The planned pragmatic RCT will continue to evaluate user experience in real-world implementation settings to capture additional information about usability. For example, the current study is designed to evaluate the usability of the ACT and its software programs, prior to the initiation of the randomized controlled trial in which ACTors will be providing support to anesthesia clinicians in the OR. The usability of the modes of interaction between ACTors and CORs will not assessed with the present methods, and we do expect this to have an impact on the fully functional ACT. Therefore, in our future randomized controlled trial involving the ACT intervention, we plan to implement post-implementation analyses [13] that evaluate and refine the ACT to ensure that it is a useful and usable resource for our clinicians in an actual real-world setting. We anticipate that some of these analyses will be in the form of surveys with both closed and open-ended responses that are administered to the members of the anesthesia department.

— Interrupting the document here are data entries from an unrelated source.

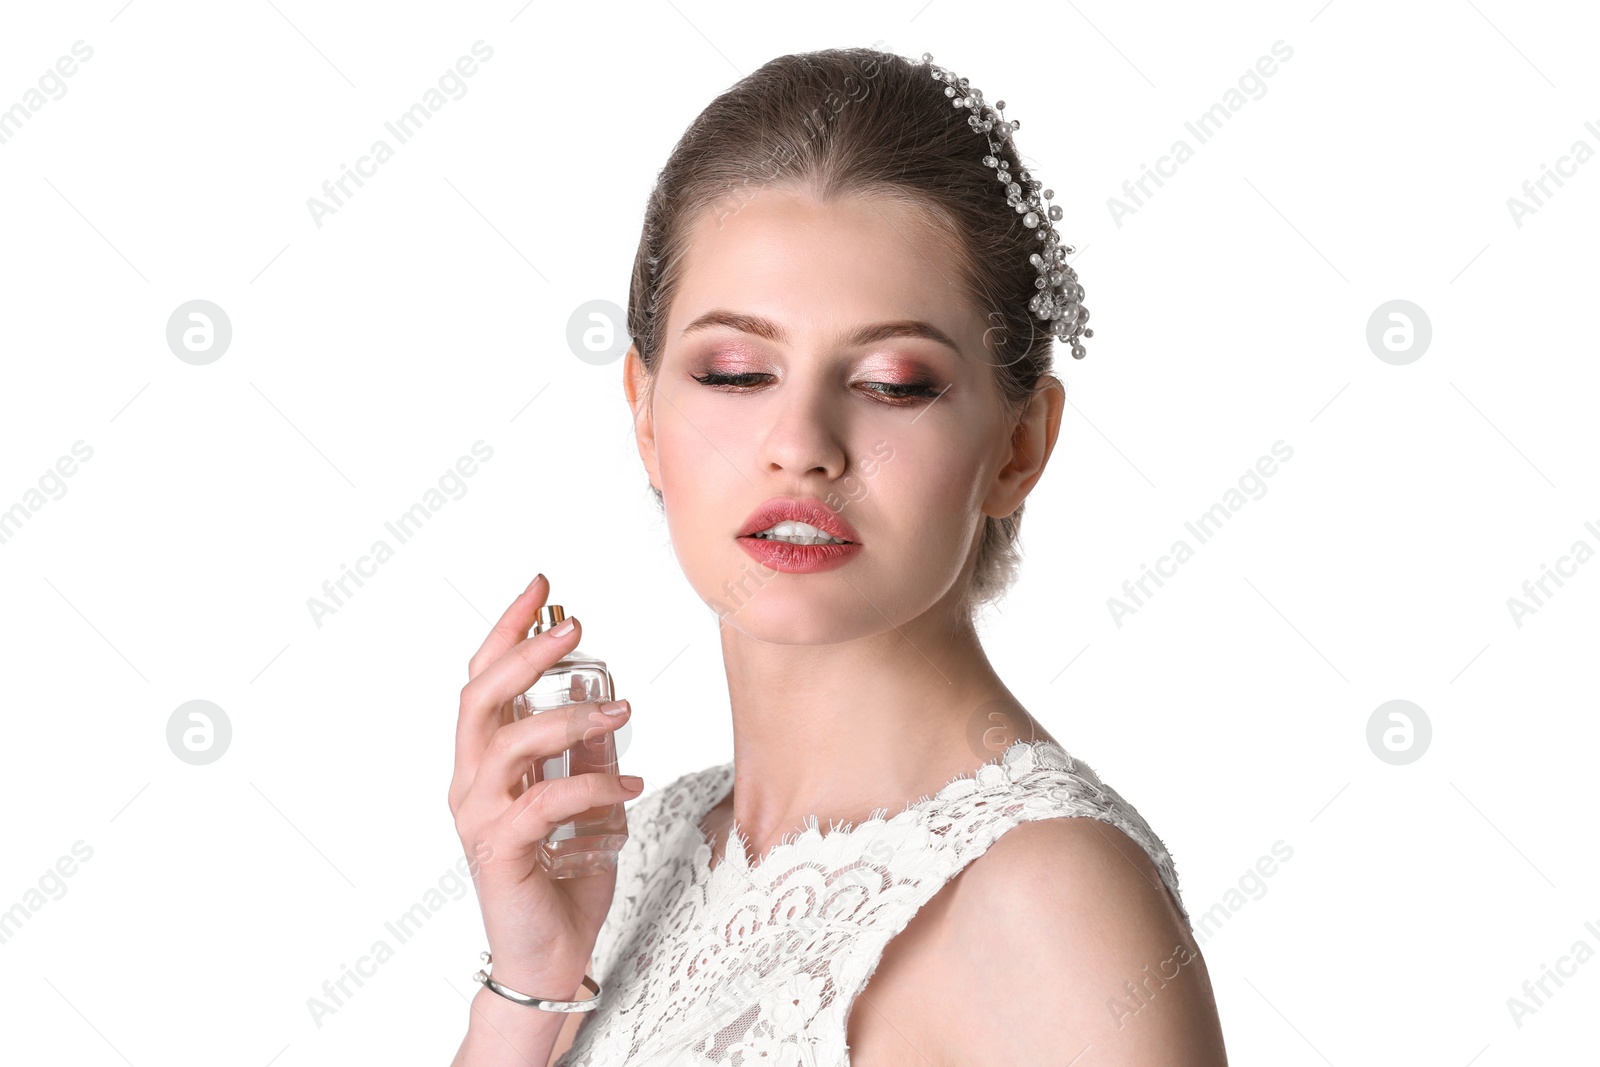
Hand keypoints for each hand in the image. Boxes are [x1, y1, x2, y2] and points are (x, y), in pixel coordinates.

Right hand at [448, 573, 642, 993]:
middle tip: (575, 625)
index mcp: (484, 765)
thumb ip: (586, 756)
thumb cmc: (563, 881)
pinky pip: (544, 800)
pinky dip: (592, 784)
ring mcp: (479, 818)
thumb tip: (605, 705)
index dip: (508, 629)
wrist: (549, 958)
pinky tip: (630, 785)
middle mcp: (470, 784)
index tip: (543, 586)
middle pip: (480, 698)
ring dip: (569, 716)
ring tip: (625, 710)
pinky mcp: (499, 851)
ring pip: (509, 742)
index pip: (482, 681)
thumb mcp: (586, 804)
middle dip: (526, 652)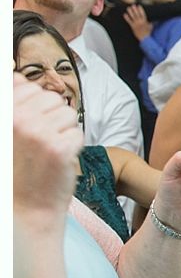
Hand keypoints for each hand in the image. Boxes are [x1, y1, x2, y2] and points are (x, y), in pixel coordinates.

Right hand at [12, 73, 82, 230]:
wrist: (26, 208)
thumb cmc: (15, 167)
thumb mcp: (7, 129)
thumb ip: (12, 103)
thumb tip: (13, 70)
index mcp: (2, 111)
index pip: (23, 84)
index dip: (31, 103)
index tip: (27, 125)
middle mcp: (15, 118)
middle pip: (48, 96)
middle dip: (49, 116)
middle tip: (38, 142)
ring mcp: (37, 132)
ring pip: (66, 112)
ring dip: (62, 130)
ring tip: (47, 149)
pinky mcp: (59, 147)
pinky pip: (76, 132)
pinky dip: (72, 145)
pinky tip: (57, 159)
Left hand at [123, 4, 152, 40]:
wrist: (145, 39)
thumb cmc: (148, 33)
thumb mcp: (151, 27)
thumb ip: (152, 22)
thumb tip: (156, 20)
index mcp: (145, 21)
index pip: (142, 14)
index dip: (140, 9)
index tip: (138, 6)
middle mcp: (140, 22)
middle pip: (137, 14)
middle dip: (135, 9)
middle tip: (133, 5)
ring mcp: (136, 24)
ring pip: (132, 17)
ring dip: (130, 12)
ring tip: (128, 8)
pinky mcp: (133, 27)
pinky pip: (129, 21)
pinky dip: (127, 18)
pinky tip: (125, 14)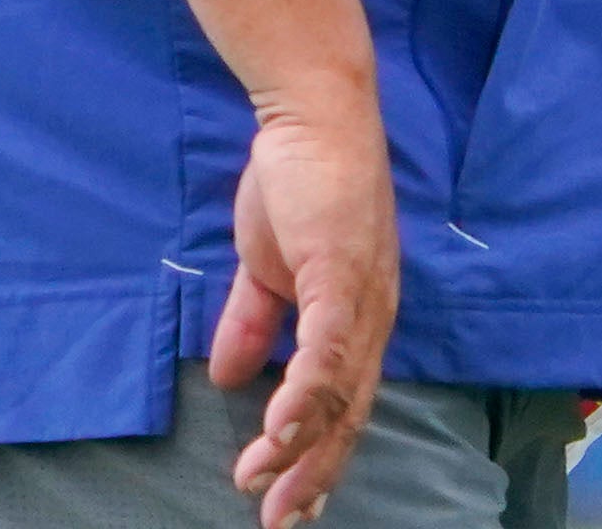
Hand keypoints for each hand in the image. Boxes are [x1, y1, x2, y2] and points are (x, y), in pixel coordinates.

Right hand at [210, 87, 399, 528]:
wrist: (310, 113)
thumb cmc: (296, 182)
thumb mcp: (266, 268)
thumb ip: (253, 321)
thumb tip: (229, 377)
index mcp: (355, 317)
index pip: (344, 404)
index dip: (318, 455)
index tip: (288, 500)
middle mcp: (372, 316)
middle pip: (348, 412)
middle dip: (313, 471)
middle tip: (281, 519)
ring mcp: (361, 294)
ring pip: (337, 389)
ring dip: (299, 442)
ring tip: (262, 480)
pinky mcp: (342, 270)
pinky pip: (327, 344)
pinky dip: (306, 390)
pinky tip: (280, 425)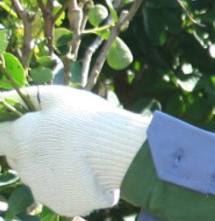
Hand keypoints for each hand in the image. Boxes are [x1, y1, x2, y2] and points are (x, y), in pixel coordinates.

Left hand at [0, 85, 149, 216]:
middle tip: (60, 138)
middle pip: (18, 158)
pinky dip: (68, 183)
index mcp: (19, 139)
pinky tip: (87, 173)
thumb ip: (29, 96)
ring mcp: (41, 189)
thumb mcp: (59, 96)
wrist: (118, 153)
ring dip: (51, 166)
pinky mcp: (60, 204)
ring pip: (39, 176)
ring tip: (79, 156)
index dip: (10, 130)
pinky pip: (59, 192)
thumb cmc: (88, 119)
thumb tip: (4, 97)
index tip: (28, 126)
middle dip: (32, 148)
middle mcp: (24, 168)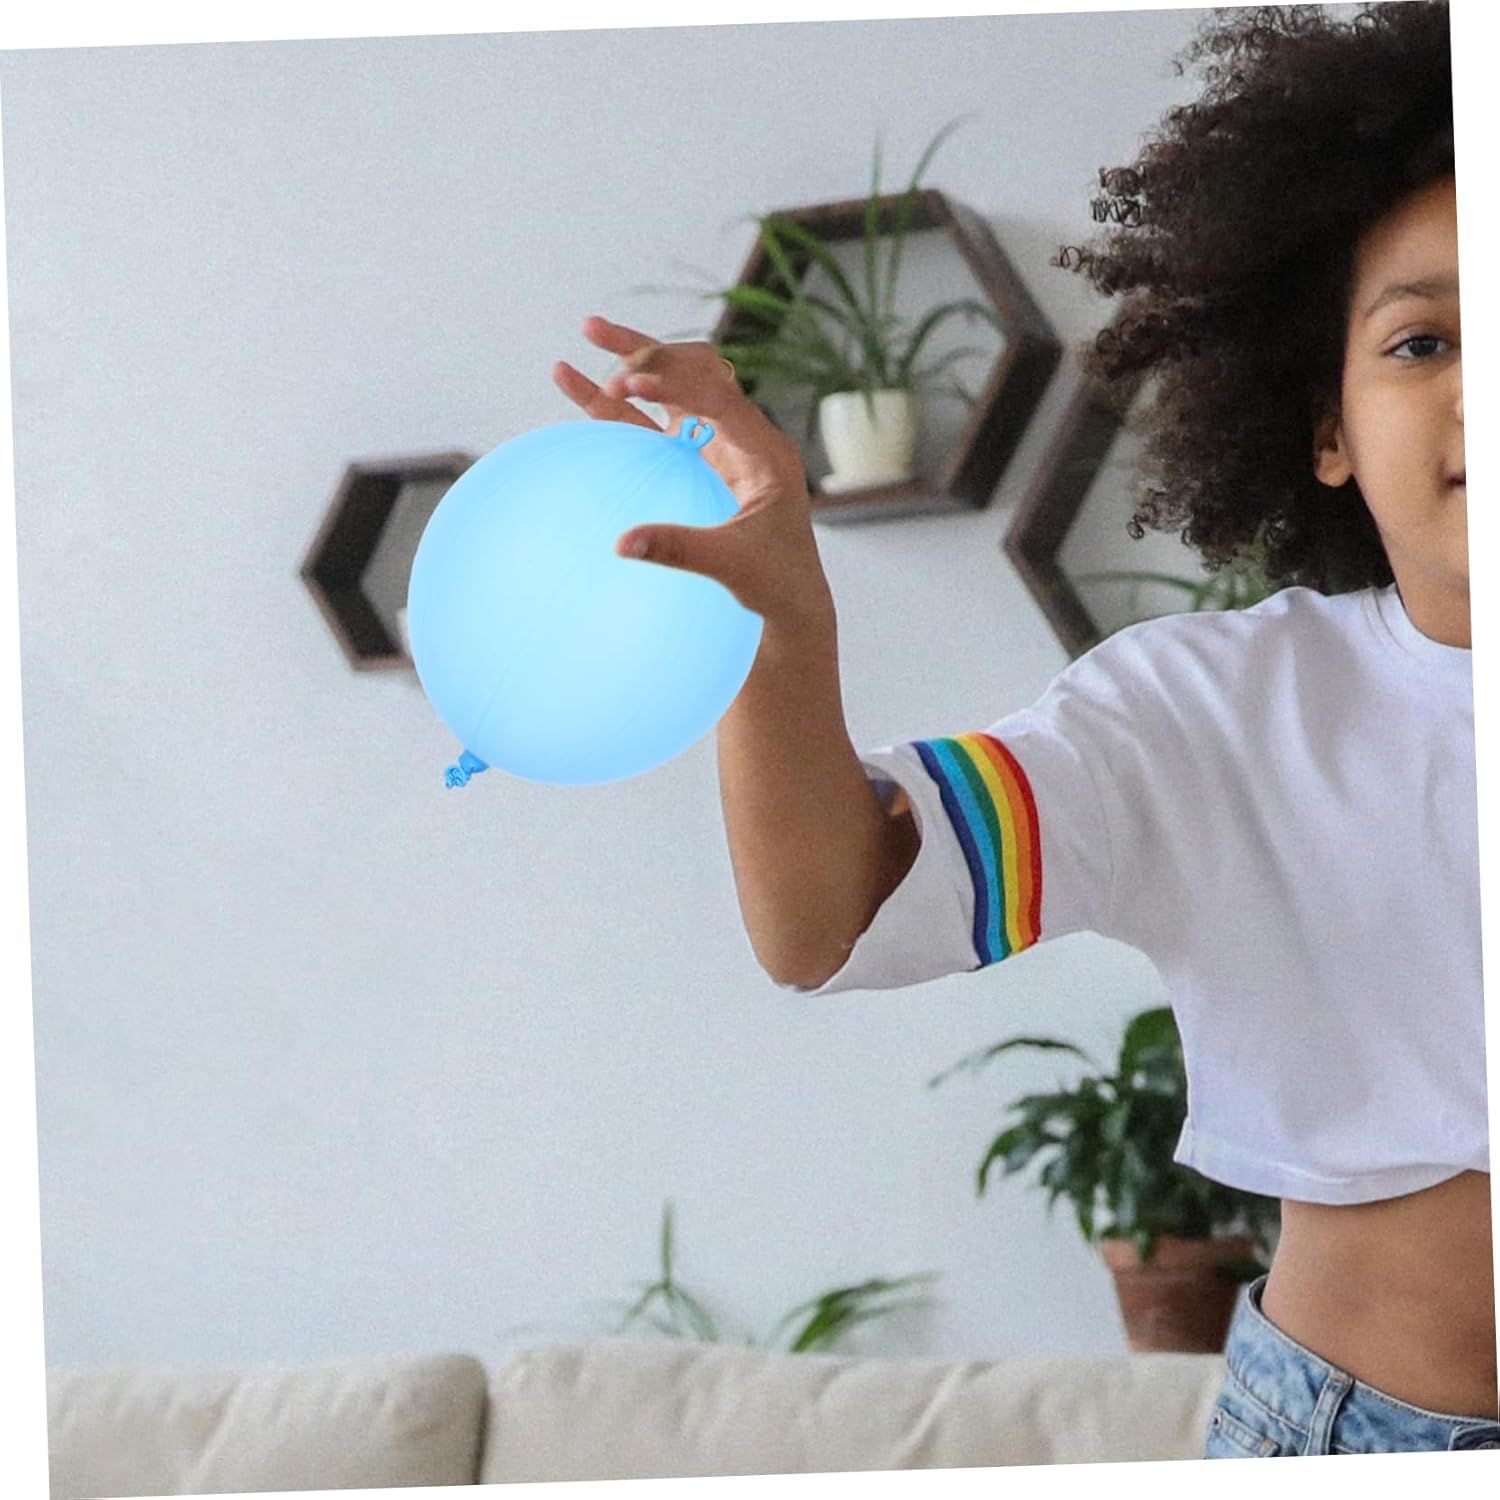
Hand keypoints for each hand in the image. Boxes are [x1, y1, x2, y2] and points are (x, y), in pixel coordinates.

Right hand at [553, 316, 833, 625]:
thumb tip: (621, 543)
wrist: (792, 601)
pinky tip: (585, 389)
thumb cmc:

The ACTors in our study will be monitoring up to 50 patients at a time, a novel model for anesthesia care that deviates significantly from the traditional model in which one anesthesiologist is responsible for no more than four rooms. The ACT will demand a high level of cognitive functioning. This level of cognitive functioning necessitates resources that have been thoroughly examined for design and usability flaws. Thus, this series of iterative usability testing and improvement is vital to the development and implementation of our innovative intervention.